Start of RECORDS PROVIDED
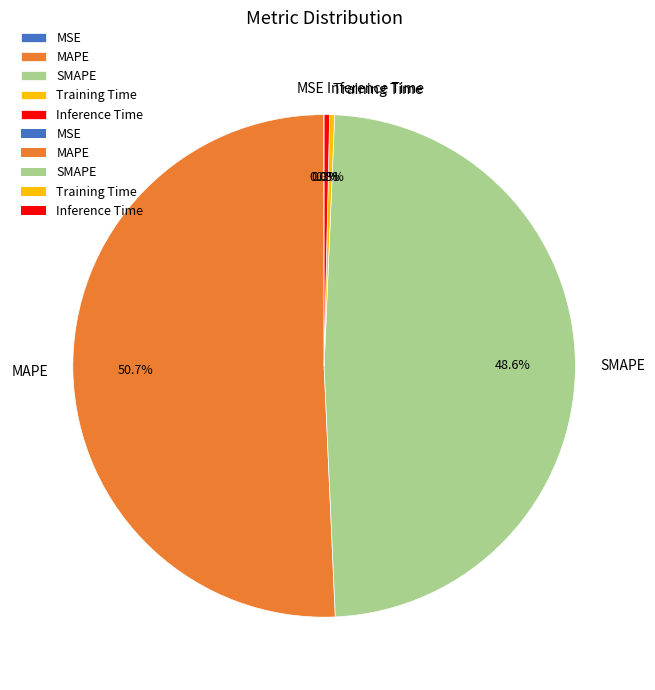

To the nearest percent, what is the difference between the largest and smallest slice percentages?

51%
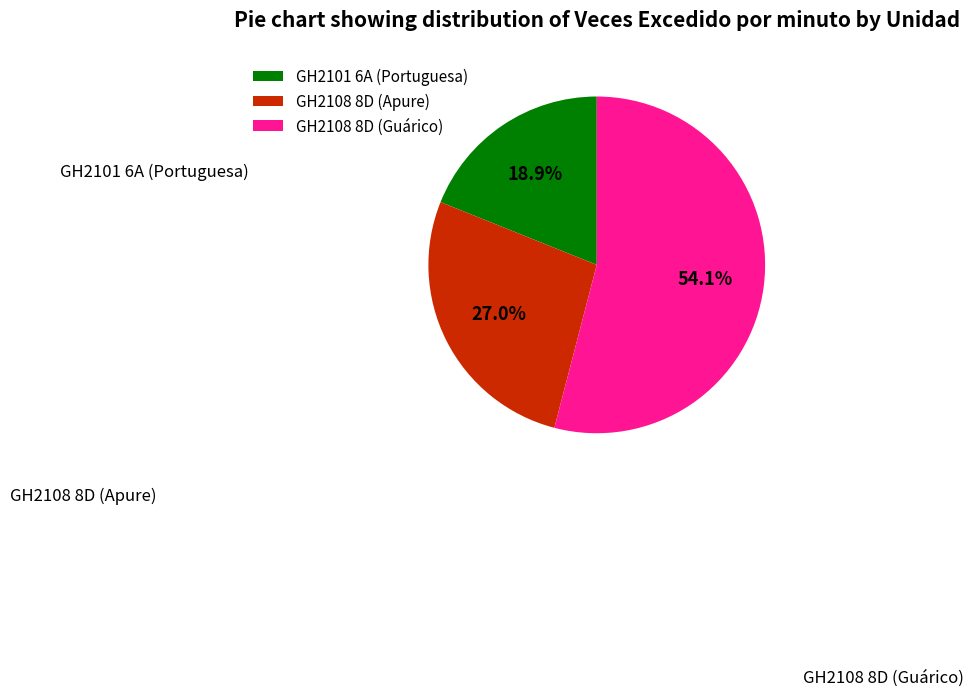

Is there a majority slice in this chart?

Yes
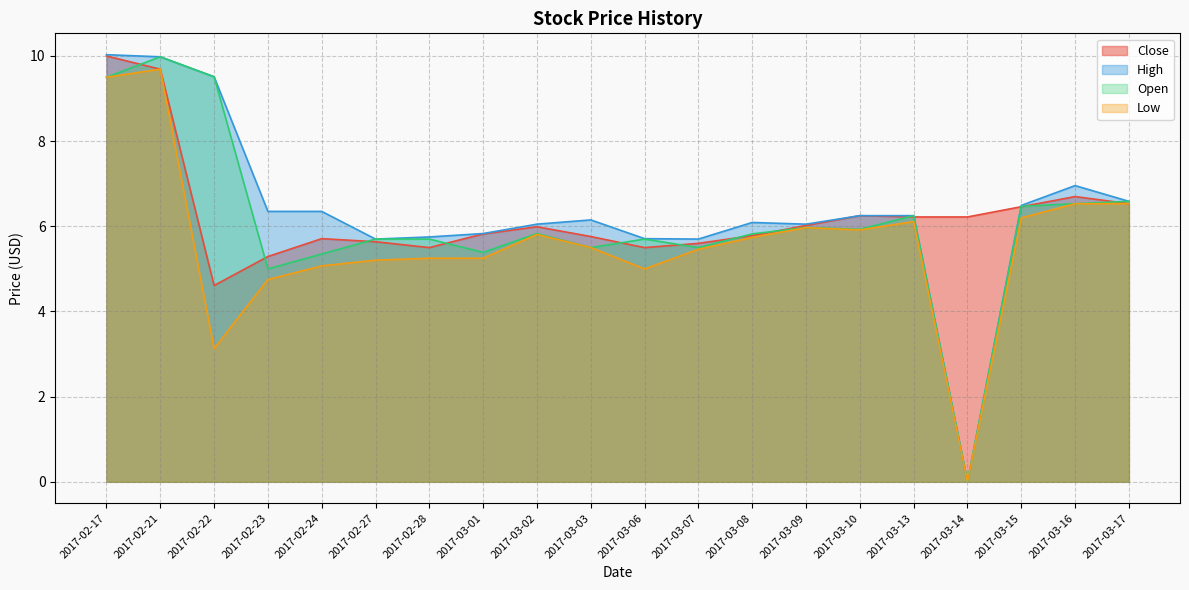

The value of Close at 2017-02-23 is 5.3. True or false?

True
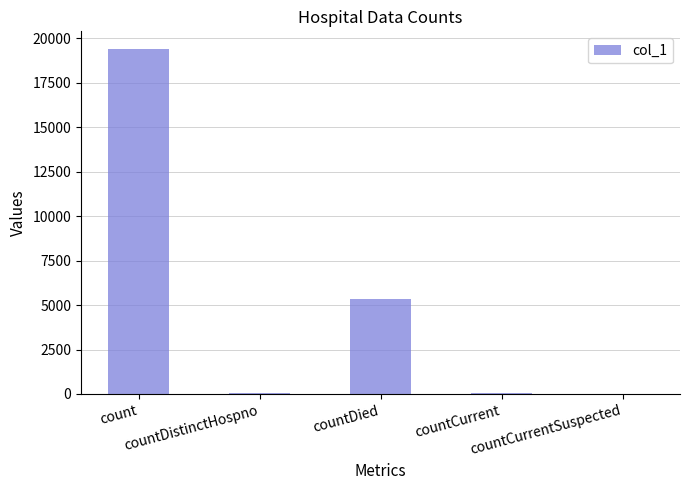

Count the number of data series in this chart.

1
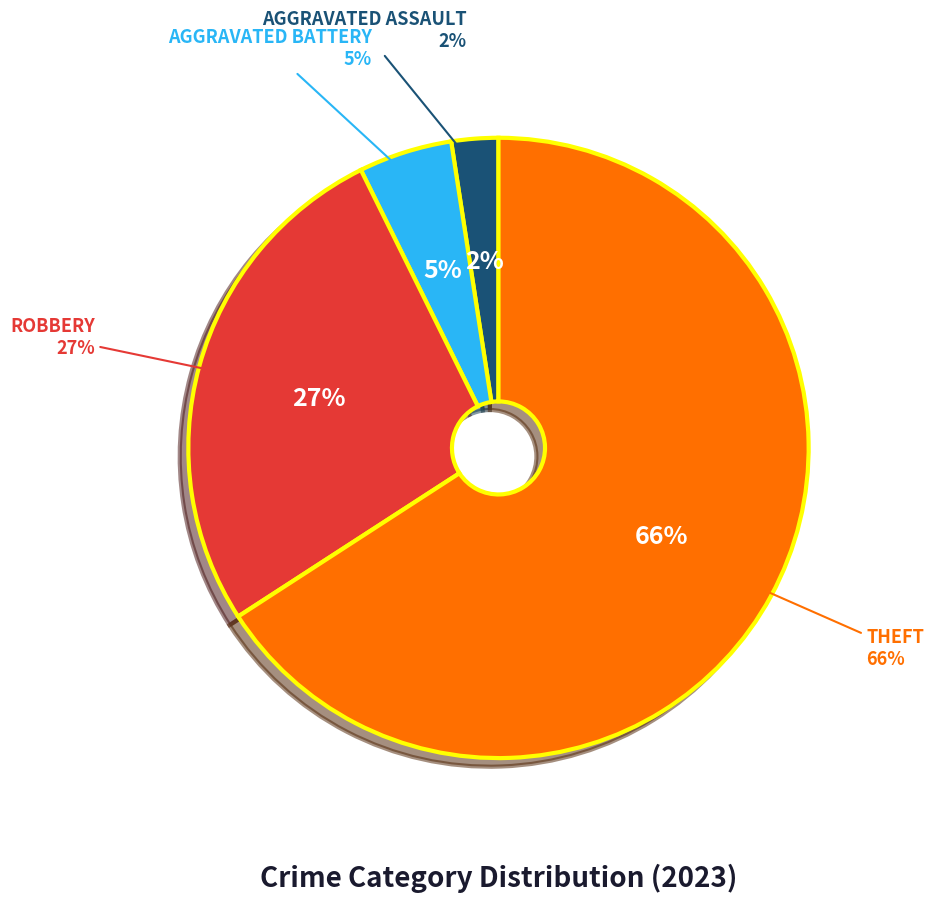

Which category has the biggest portion of the pie?

Theft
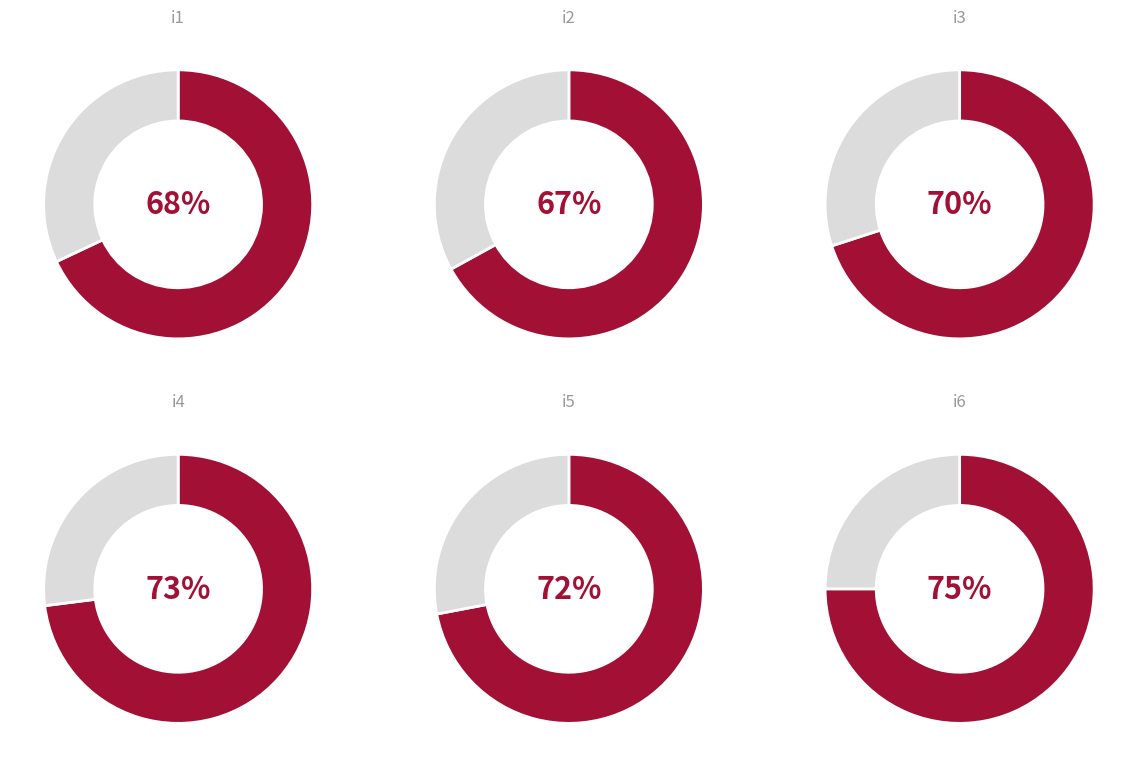

How many slices are in this pie chart?

6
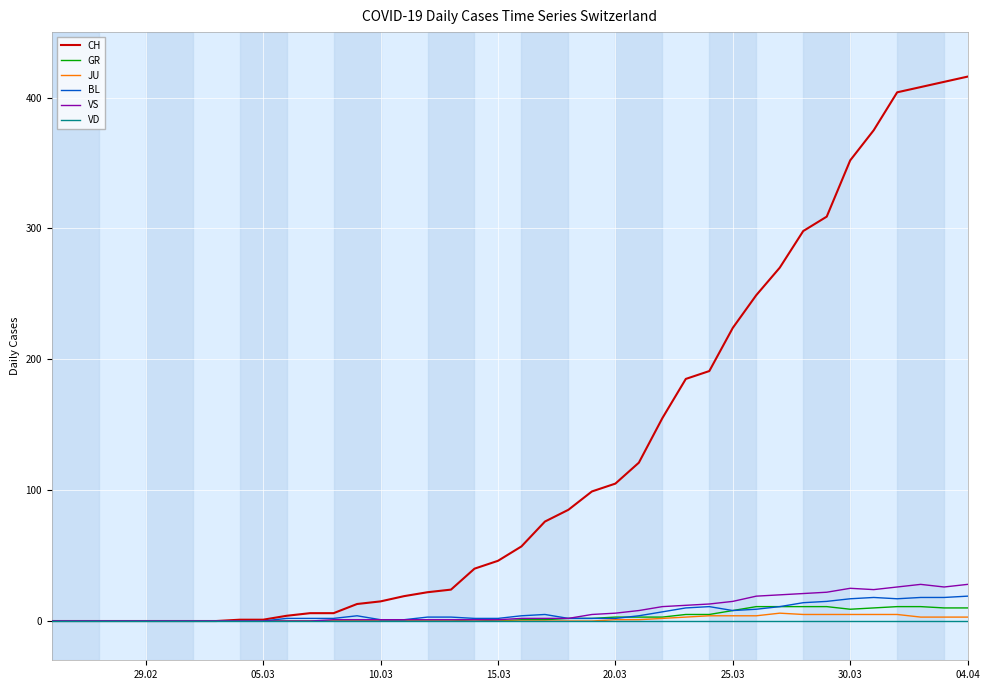

Which series has the largest total across all categories?

CH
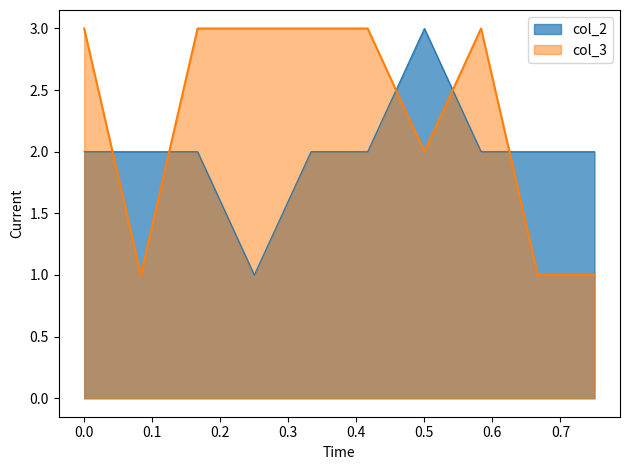

Is it true that col_3 equals 3 at 0.0?

True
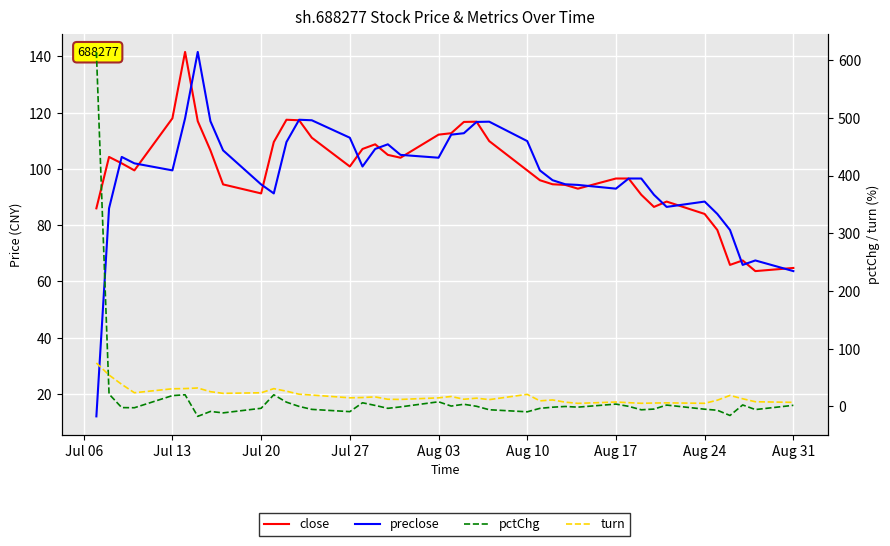

List the series in order of their peak value, highest first.

pctChg, close, preclose, turn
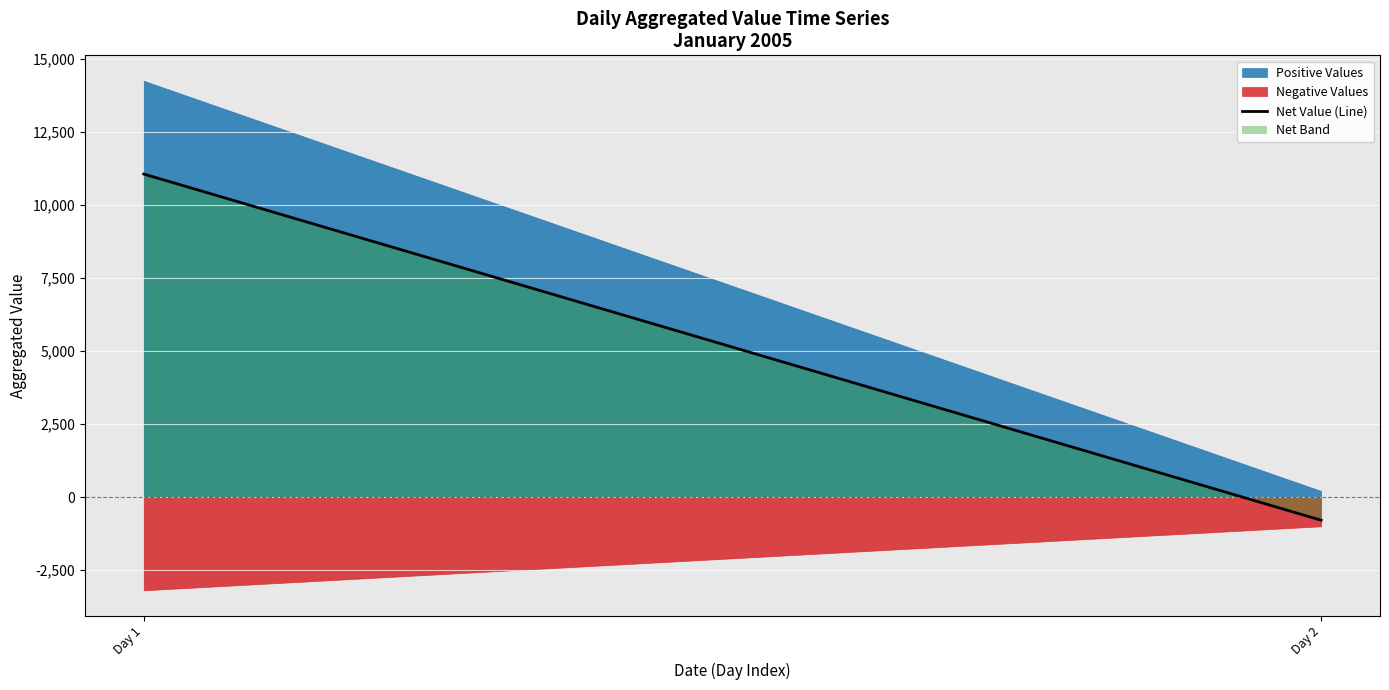

List the labels in order of value, largest first.

Day 1, Day 2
End of RECORDS PROVIDED
> _TASK PROMPT_: Switch "chart" to "graph" throughout the data above and write it all out again with nothing else changed. Omit the pictures.

> _TASK OUTPUT_:
To the nearest percent, what is the difference between the largest and smallest slice percentages?

51%

Is there a majority slice in this graph?

Yes

The value of Close at 2017-02-23 is 5.3. True or false?

True

Count the number of data series in this graph.

1

Which category has the biggest portion of the pie?

Theft

How many slices are in this pie graph?

6

Which series has the largest total across all categories?

CH

Is it true that col_3 equals 3 at 0.0?

True

List the series in order of their peak value, highest first.

pctChg, close, preclose, turn

List the labels in order of value, largest first.

Day 1, Day 2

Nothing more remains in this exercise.